豊国神社月釜12月(2019)

今年最後の名古屋・豊国神社の12月月釜に行ってきました。
席主さんは、桐蔭席が表千家・可知勝氏、記念館が茶道具商ながさか・中沢正人氏でした。
12月の寒さを考慮してでしょうか、いつもの茶室・豊頌軒ではなくて、今日は記念館の広間席が使われていました。

桐蔭席の床に掛けられていたのは、清水寺前貫主・松本大圓筆の大書二行。
随處作主
立處皆真
<随処(ずいしょ)に主(しゅ)と作(な)れば、立処(りっしょ)皆(みな)真(しん)なり>

いかなる環境にあっても、そこに自己の主体が覚醒していれば、到るところ皆真実の世界であり、とらわれやこだわりなどの余計な妄念を切り捨てれば、自由自在な心の働きが活発に動き出す、といった意味のようです。(『茶席の禅語大辞典』より)

いつものことながら、禅語の意味するところは良く解りません…。(簡単に解るようなら修業は不要!との声が聞こえました。)

記念館席は珍しい道具の取り合わせで、しっかり楽しませていただきました。
花入は半枯れの尺八、釜は夜学釜、水指は備前大壺、火入は黒の達磨形など、楽しい取り合わせでした。
更に、お菓子盆として玄々斎好みの遠山盆が使われ、両口屋是清の雪餅と白いメレンゲ、柊(ひいらぎ)の花付きの小枝が添えられ、見事な景色となっていました。(アイディア頂戴です!!!)

夜学釜は、ネット上で検索すれば見ることができます。

[保存済みデータセット項目]

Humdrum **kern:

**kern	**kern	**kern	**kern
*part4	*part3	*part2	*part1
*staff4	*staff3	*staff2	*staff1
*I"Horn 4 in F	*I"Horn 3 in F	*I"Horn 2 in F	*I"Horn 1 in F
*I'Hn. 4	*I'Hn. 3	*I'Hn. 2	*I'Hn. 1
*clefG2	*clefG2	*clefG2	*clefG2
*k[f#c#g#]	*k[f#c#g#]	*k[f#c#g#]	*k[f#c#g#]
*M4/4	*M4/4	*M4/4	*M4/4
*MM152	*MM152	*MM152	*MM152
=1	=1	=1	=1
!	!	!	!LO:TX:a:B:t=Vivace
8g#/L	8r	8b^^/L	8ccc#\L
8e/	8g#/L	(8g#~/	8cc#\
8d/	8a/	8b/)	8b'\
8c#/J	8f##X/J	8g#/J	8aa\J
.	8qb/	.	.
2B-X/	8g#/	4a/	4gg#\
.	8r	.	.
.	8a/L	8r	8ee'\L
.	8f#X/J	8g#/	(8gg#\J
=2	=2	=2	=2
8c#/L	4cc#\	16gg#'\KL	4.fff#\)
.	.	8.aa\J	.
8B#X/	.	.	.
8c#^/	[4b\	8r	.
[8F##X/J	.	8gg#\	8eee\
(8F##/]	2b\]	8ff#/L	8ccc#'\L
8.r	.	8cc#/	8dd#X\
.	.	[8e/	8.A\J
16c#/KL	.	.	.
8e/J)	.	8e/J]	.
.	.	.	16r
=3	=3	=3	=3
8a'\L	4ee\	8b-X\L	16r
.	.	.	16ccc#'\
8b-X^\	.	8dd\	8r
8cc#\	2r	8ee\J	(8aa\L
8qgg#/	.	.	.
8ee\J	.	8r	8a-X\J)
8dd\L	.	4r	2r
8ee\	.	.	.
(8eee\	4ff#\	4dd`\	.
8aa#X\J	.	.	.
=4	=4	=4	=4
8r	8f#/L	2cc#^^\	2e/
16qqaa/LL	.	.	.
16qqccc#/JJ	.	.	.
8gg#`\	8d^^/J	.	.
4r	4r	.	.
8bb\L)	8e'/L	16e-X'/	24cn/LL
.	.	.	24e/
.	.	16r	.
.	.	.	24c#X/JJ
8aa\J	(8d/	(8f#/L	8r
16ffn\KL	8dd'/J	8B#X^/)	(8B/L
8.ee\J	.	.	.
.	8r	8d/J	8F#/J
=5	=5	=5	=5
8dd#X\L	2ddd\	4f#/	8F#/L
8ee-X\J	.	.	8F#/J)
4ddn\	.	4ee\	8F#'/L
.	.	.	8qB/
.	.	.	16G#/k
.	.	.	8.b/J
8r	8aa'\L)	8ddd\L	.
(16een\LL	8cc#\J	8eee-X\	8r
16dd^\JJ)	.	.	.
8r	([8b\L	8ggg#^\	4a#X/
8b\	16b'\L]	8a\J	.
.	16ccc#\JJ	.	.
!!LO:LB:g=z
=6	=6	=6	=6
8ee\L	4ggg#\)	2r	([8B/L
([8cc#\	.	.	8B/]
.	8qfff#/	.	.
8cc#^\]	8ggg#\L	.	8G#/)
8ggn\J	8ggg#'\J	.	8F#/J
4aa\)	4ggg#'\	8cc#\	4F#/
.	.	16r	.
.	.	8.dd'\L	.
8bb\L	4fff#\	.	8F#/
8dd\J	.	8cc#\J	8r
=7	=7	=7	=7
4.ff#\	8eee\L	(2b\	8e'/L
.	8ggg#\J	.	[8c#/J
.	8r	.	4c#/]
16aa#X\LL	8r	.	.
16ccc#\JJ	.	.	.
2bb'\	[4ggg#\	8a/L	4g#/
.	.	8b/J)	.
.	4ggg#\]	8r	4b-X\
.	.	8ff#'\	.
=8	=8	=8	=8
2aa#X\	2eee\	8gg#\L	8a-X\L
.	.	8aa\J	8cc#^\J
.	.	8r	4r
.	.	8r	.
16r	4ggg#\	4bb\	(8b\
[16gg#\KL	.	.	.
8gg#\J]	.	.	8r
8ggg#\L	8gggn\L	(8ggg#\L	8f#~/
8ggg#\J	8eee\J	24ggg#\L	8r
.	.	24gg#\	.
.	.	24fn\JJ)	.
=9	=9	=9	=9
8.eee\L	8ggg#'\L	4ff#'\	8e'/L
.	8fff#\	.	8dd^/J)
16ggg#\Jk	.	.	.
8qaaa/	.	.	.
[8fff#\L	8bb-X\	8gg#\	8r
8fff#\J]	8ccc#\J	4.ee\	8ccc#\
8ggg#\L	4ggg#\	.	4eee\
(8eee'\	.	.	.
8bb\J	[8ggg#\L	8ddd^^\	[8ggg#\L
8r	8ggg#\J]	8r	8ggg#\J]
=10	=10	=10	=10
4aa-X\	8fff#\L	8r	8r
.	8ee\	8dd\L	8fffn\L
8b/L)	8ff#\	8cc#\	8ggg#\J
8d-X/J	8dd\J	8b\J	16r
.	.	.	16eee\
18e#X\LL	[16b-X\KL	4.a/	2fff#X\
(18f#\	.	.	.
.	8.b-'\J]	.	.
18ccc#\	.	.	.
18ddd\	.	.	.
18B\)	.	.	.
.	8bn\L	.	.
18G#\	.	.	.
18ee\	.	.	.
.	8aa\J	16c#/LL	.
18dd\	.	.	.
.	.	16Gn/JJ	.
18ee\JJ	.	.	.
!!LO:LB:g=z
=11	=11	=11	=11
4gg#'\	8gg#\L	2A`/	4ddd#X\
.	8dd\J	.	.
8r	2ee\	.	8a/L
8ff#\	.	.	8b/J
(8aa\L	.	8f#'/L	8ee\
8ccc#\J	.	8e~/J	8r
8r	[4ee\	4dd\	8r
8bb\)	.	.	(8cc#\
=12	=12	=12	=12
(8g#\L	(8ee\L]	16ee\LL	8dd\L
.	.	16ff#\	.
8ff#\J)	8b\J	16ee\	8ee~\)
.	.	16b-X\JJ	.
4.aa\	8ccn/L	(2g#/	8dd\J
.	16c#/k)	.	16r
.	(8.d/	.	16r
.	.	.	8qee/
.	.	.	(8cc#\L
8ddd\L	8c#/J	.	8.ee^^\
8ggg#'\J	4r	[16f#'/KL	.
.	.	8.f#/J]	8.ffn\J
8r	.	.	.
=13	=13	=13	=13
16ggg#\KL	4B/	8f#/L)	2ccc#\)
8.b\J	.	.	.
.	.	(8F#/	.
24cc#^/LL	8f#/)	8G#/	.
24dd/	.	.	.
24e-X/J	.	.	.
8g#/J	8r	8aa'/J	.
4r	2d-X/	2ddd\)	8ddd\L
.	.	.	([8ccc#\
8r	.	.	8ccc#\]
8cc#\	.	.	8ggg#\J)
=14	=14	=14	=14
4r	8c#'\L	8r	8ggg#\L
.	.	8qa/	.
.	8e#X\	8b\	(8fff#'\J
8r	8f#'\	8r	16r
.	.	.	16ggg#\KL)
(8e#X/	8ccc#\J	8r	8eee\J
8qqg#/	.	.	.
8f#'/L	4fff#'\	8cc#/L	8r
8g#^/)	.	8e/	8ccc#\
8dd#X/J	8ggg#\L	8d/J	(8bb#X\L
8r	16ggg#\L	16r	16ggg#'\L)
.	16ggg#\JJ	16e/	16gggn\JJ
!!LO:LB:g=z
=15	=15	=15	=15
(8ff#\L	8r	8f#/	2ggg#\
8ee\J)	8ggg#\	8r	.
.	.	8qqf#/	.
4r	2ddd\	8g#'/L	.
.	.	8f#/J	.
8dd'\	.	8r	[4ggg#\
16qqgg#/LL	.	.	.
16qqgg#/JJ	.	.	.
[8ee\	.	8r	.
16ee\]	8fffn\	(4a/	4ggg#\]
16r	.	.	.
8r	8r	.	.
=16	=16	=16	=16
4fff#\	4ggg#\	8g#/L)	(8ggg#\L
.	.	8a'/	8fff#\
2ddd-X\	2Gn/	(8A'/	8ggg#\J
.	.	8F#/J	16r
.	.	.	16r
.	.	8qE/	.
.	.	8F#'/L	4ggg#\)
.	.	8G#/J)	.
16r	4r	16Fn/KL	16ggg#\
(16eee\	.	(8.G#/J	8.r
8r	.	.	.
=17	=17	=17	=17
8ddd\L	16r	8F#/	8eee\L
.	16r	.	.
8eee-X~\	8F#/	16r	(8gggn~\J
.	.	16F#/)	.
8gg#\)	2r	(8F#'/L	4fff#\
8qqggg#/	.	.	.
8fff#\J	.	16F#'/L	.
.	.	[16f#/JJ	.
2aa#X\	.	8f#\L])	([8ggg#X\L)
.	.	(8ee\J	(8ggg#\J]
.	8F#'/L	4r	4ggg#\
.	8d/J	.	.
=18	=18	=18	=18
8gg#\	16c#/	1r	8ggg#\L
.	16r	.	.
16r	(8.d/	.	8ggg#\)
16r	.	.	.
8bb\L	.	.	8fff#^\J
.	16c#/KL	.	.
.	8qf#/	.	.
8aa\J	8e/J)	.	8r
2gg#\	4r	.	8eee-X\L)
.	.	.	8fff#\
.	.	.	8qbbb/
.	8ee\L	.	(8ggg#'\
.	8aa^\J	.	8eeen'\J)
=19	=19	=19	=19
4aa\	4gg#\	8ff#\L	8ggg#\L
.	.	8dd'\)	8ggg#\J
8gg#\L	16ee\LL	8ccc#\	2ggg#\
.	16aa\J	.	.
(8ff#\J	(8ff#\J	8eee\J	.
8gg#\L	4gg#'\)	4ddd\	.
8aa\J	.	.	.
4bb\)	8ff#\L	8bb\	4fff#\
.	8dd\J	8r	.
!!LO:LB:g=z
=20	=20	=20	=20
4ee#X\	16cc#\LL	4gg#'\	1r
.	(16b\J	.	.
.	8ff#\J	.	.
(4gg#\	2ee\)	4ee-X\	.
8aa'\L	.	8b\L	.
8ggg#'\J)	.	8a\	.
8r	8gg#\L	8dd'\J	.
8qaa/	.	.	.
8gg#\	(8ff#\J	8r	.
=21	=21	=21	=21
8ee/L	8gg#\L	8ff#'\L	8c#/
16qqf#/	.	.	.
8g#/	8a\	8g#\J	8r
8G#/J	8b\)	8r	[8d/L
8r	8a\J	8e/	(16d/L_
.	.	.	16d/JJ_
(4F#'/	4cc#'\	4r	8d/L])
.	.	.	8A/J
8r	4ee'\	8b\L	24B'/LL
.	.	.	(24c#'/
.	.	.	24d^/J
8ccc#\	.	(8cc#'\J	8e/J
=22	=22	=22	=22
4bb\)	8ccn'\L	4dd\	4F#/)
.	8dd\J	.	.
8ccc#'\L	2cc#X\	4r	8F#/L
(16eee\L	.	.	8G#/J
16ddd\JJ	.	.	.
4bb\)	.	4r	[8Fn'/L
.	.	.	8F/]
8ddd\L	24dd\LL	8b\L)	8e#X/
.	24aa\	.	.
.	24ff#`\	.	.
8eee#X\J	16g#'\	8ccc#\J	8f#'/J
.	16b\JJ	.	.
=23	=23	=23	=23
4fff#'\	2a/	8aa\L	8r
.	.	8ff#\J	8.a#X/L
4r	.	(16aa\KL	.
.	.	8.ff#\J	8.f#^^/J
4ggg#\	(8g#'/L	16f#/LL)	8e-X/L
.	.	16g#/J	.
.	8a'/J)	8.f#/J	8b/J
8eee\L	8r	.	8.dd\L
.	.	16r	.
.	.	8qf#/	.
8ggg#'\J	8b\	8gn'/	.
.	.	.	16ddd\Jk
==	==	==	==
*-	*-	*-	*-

### 課題一覧
(a) 豊国神社月釜の記事によると、記念館席で使われた釜は何ですか。
(b) 豊国神社月釜の記事のうち、「12月の寒さを考慮してでしょ」から「ど、楽しい取り合わせでした。」までをすべて、一字も変えずに出力してください。

### 各課題の回答
(a) 夜学釜です。

(b)
12月の寒さを考慮してでしょうか、いつもの茶室・豊頌軒ではなくて、今日は記念館の広間席が使われていました。

桐蔭席の床に掛けられていたのは、清水寺前貫主・松本大圓筆の大書二行。
随處作主
立處皆真
<随処(ずいしょ)に主(しゅ)と作(な)れば、立処(りっしょ)皆(みな)真(しん)なり>

いかなる環境にあっても、そこに自己の主体が覚醒していれば、到るところ皆真実の世界であり、とらわれやこだわりなどの余計な妄念を切り捨てれば、自由自在な心の働きが活発に動き出す、といった意味のようです。(『茶席の禅語大辞典』より)

いつものことながら、禅語の意味するところは良く解りません…。(簡単に解るようなら修業は不要!との声が聞こえました。)

記念館席は珍しい道具の取り合わせで、しっかり楽しませていただきました。
花入は半枯れの尺八、釜は夜学釜、水指は備前大壺、火入は黒の達磨形など、楽しい取り合わせでした。